A huge fire glowed in the hearth, reflecting its flickering light off rows of gleaming copper saucepans, glass jars full of bottled fruits and herbs and a huge scrubbed table, neatly stacked with dinner plates. Herbs hung in aromatic bunches from the ceiling and strings of onions cascaded lumpily from hooks on the wall.
Elorin’s face lit with enthusiasm. “Dorgan this is wonderful - it’s just so unexpected. How I should love to have a kitchen like this?”r />
“You like cooking?”
But the smile faded as swiftly as it had appeared. “I....I don’t know. I can’t remember doing any cooking but....but I have a sort of feeling that I once liked it. During the last few months this has happened sometimes. When I’m not really trying to remember, a shadow of something comes to me. For instance, one day in Addania, I just sat down without thinking and played chess with Relisar. How did I know how to play? Who taught me? I couldn’t remember and the more I tried the less certain I became, but the fact remains that somehow I knew how to play.”
He was watching her understandingly, all his usual mischief missing from his eyes and at that moment she knew they would be friends for whatever duration Celedorn decreed her existence would continue.
“Come,” he said, lifting a cloth cover off a bowl, “the dough has rested and now we must shape the loaves.”
The dark and dreary day outside passed unnoticed. The snow, which had shown an inclination to turn to slush, froze again, setting footprints as hard as stone. Icicles that had been weeping miserably from the eaves, suddenly froze solid, forming a brittle, uneven fringe. Secretively, it began to snow again, tiny flakes here and there, almost invisible, that soon increased to a silent, feathery blanket. Elorin looked up from her task and glanced out of the tiny window.

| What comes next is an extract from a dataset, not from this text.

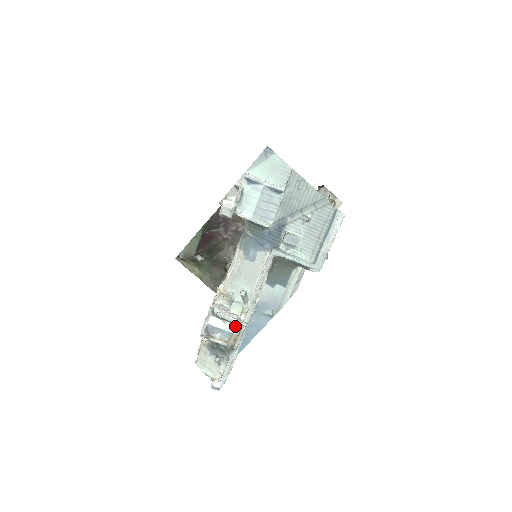
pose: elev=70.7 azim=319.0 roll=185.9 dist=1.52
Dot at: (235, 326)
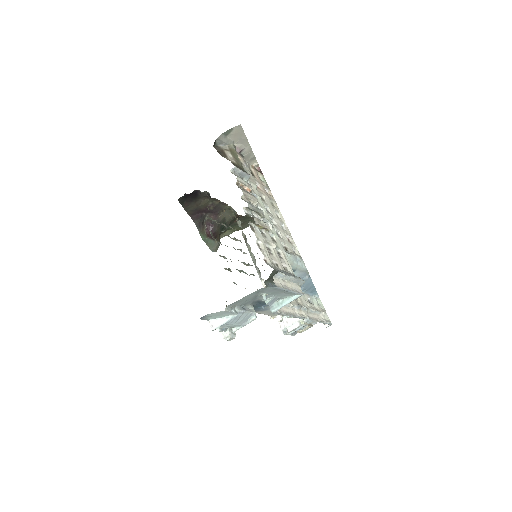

“When I was a child, I used to pretend that the clouds were huge feather quilts which had burst apart and were shedding their contents on the world below.”
Dorgan smiled significantly at her. She smiled back but also shook her head. “It’s no use, Dorgan, if I try to grasp it, it will disappear.”
Instead, she told him much of her life in Addania and found him a surprisingly good listener - for someone who talked so much. The bread baked in the oven, filling the kitchen with its warm scent. The glow of the fire grew richer and deeper as the day diminished.